MOSCOW: Since coming to power more than 20 years ago, Vladimir Putin has been fixated on one idea: restoring Russia’s status as a global superpower. Whatever the cost.
“Nobody really wanted to talk to us, nobody wanted to listen,” he said in 2018, using his annual state of the nation address to unveil “invincible” new nuclear missiles.
“Listen to us now,” Putin said, a few weeks before he secured his fourth term as president.
Making sure that Russia is not just listened to, but respected and even feared, has been at the heart of Putin’s presidency since he came to power in 1999 as a relatively unknown ex-spy.

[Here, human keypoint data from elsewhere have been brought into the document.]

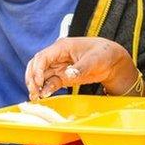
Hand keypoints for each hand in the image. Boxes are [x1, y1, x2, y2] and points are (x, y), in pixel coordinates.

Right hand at [25, 37, 139, 99]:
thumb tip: (68, 74)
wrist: (112, 60)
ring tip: (35, 98)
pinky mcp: (63, 75)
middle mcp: (57, 56)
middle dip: (31, 79)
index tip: (38, 83)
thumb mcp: (94, 60)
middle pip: (36, 66)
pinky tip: (42, 96)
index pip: (42, 57)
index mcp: (62, 47)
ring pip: (40, 75)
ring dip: (35, 86)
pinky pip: (49, 82)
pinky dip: (44, 89)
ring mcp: (59, 66)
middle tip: (33, 93)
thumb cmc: (103, 53)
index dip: (36, 70)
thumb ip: (80, 68)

A loyal servant of the Soviet Union, Putin was dismayed when it fell apart, once calling the collapse of the USSR “the greatest geopolitical disaster of the 20th century”.
As the 68-year-old delivers his latest state of the nation address on Wednesday, Putin is leading a Russia that is closer to the Soviet Union than at any time since its collapse.
Tensions with the West are at an all-time high, rocked by a series of diplomatic expulsions and espionage scandals.
The domestic opposition has been largely quashed, with Putin’s most outspoken critic Alexei Navalny behind bars.
And Putin’s own future is secure, with a constitutional reform approved last year giving him the possibility to stay in power until 2036.
“He sees himself as a man on a mission,” political analyst Konstantin Kalachev told AFP. “By staying in power he is keeping Russia from falling apart.”
As a teenager in Saint Petersburg, Putin had dreamed of joining the KGB, but when he was posted to East Germany in the late 1980s, he saw first-hand how his country’s power had waned.
In December 1989 — a few weeks after the fall of the Berlin Wall — Putin was confronted by demonstrators at the Dresden headquarters of the KGB.
He called to the local offices of the Red Army for help, but was told that they could not intervene without orders from Moscow, and that Moscow was silent.